Commercial β-galactosidases exhibit undesirable kinetic properties regarding substrate affinity (KM for lactose) and product inhibition (Ki for galactose). An in silico screening of gene sequences was done and identified a putative β-galactosidase (BgaPw) from the psychrophilic bacterium Paenibacillus wynnii. The cultivation of the wild-type P. wynnii strain resulted in very low β-galactosidase activities of a maximum of 150 nkatoNPGal/Lmedium. The recombinant production of BgaPw in Escherichia coli BL21(DE3) increased the yield about 9,000-fold.
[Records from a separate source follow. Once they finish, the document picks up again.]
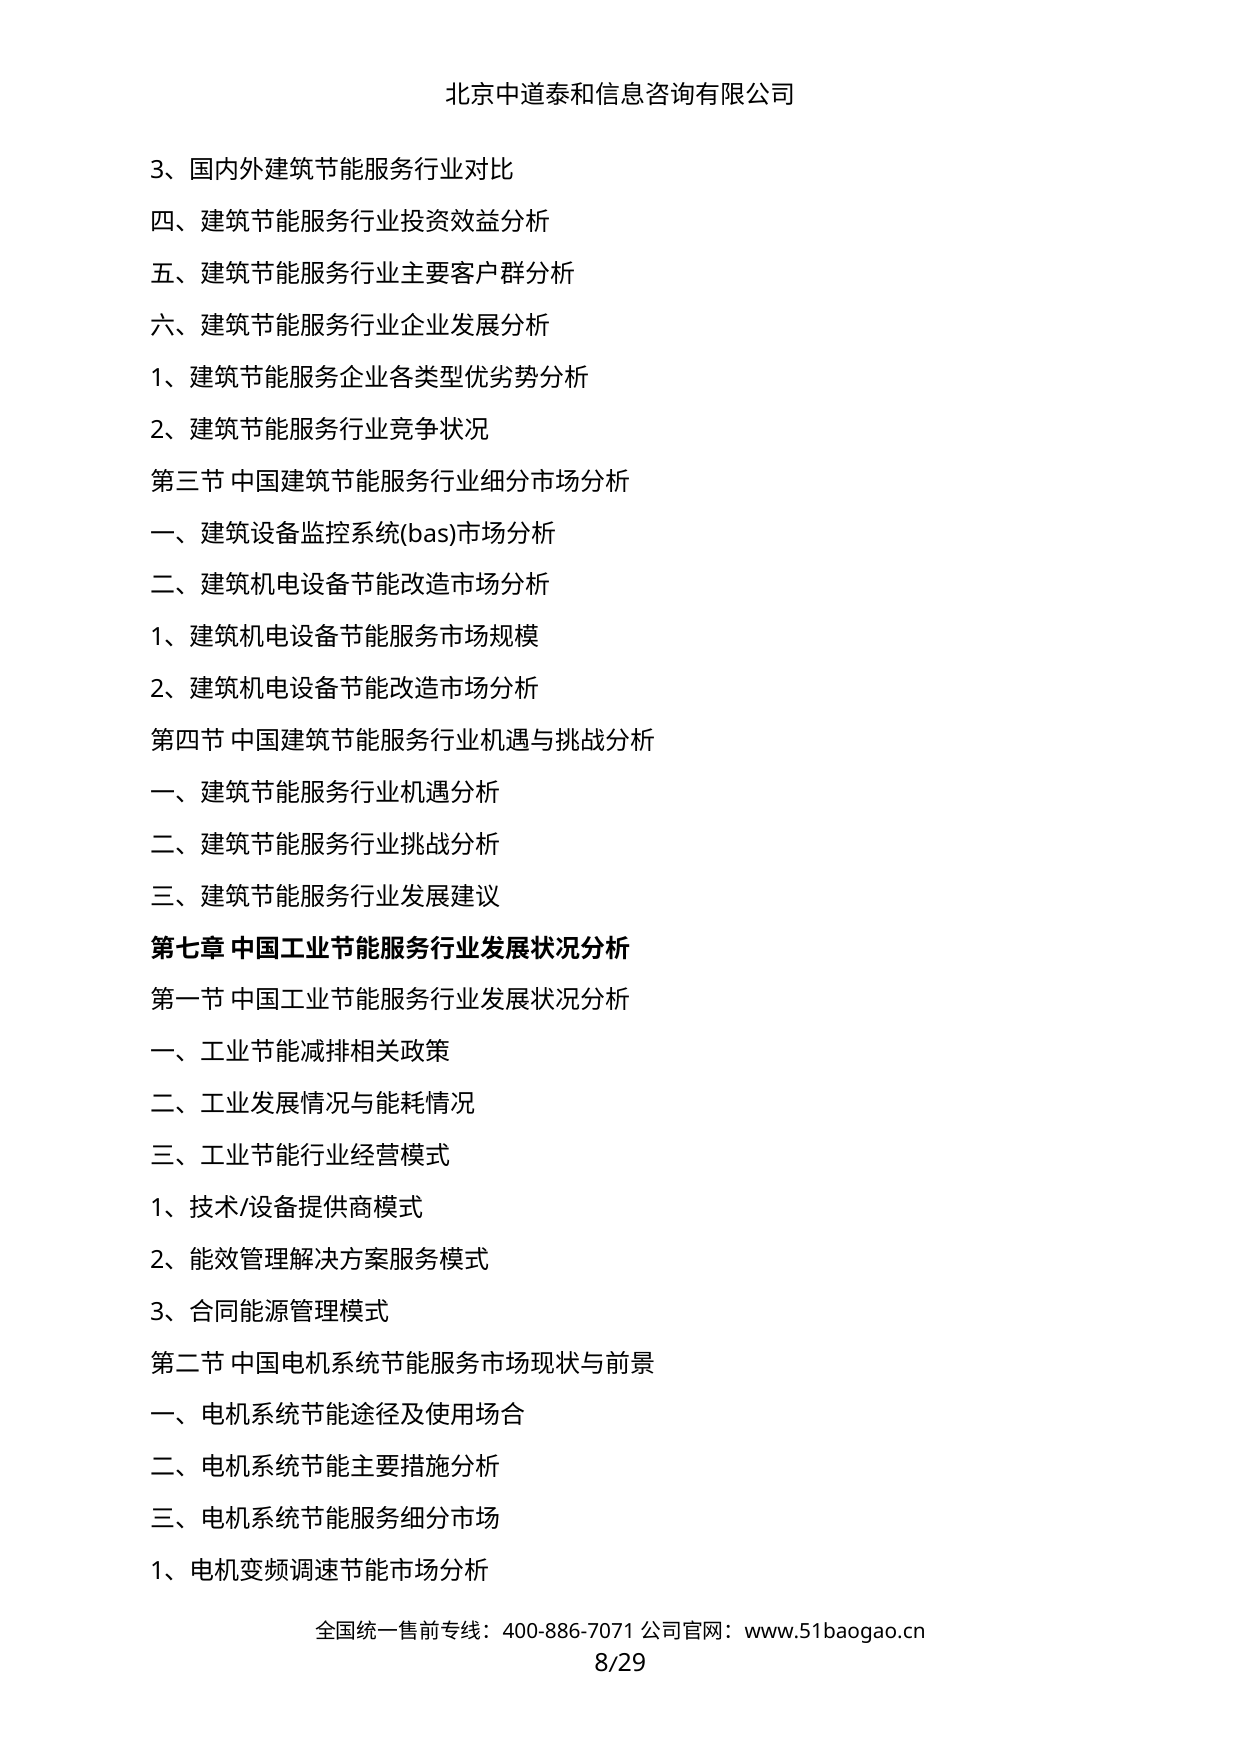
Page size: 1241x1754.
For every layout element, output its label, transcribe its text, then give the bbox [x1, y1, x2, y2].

text 3、合同能源管理模式 [150, 1291, 1090, 1327]
text 2、建筑机电设备节能改造市场分析 [150, 669, 1090, 705]
text 一、建筑节能服务行业机遇分析 [150, 772, 1090, 809]
text 二、工业发展情况与能耗情况 [150, 1084, 1090, 1120]
text 第七章 中国工业节能服务行业发展状况分析 [150, 928, 1090, 964]
text 第四节 中国建筑节能服务行业机遇与挑战分析 [150, 721, 1090, 757]
text 六、建筑节能服务行业企业发展分析 [150, 306, 1090, 342]
text 2、能效管理解决方案服务模式 [150, 1239, 1090, 1276]
text 二、建筑机电设备节能改造市场分析 [150, 565, 1090, 601]
text 3、国内外建筑节能服务行业对比 [150, 150, 1090, 186]
text 二、电机系统节能主要措施分析 [150, 1447, 1090, 1483]
text 第二节 中国电机系统节能服务市场现状与前景 [150, 1343, 1090, 1379]
text 第三节 中国建筑节能服务行业细分市场分析 [150, 461, 1090, 497]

Here, a volumetric activity of 1350.18 ± 11.82 µkatoNPGal/Lculture was achieved in a bioreactor cultivation. The partly purified BgaPw showed a pH optimum at 7.0, a temperature maximum at 40°C and an excellent stability at 8°C with a half-life of 77 d. Kinetic studies with BgaPw were done in milk or in milk-imitating synthetic buffer, so-called Novo buffer, respectively. Remarkably, the KM value of BgaPw with lactose was as low as 0.63 ± 0.045 mM in milk. It was found that the resulting products of lactose hydrolysis, namely, galactose and glucose, did not inhibit the β-galactosidase activity of BgaPw but instead showed a striking activating effect in both cases (up to 144%). In a comparison study in milk, lactose was completely hydrolyzed by BgaPw in 72 h at 8°C, whereas 2 other known β-galactosidases were less powerful and converted only about 90% of lactose in the same time. Finally, the formation of galactooligosaccharides (GOS) was demonstrated with the new BgaPw, starting with pharma-lactose (400 g/L). A GOS production of about 144 g/L was achieved after 24 h (36.0% yield).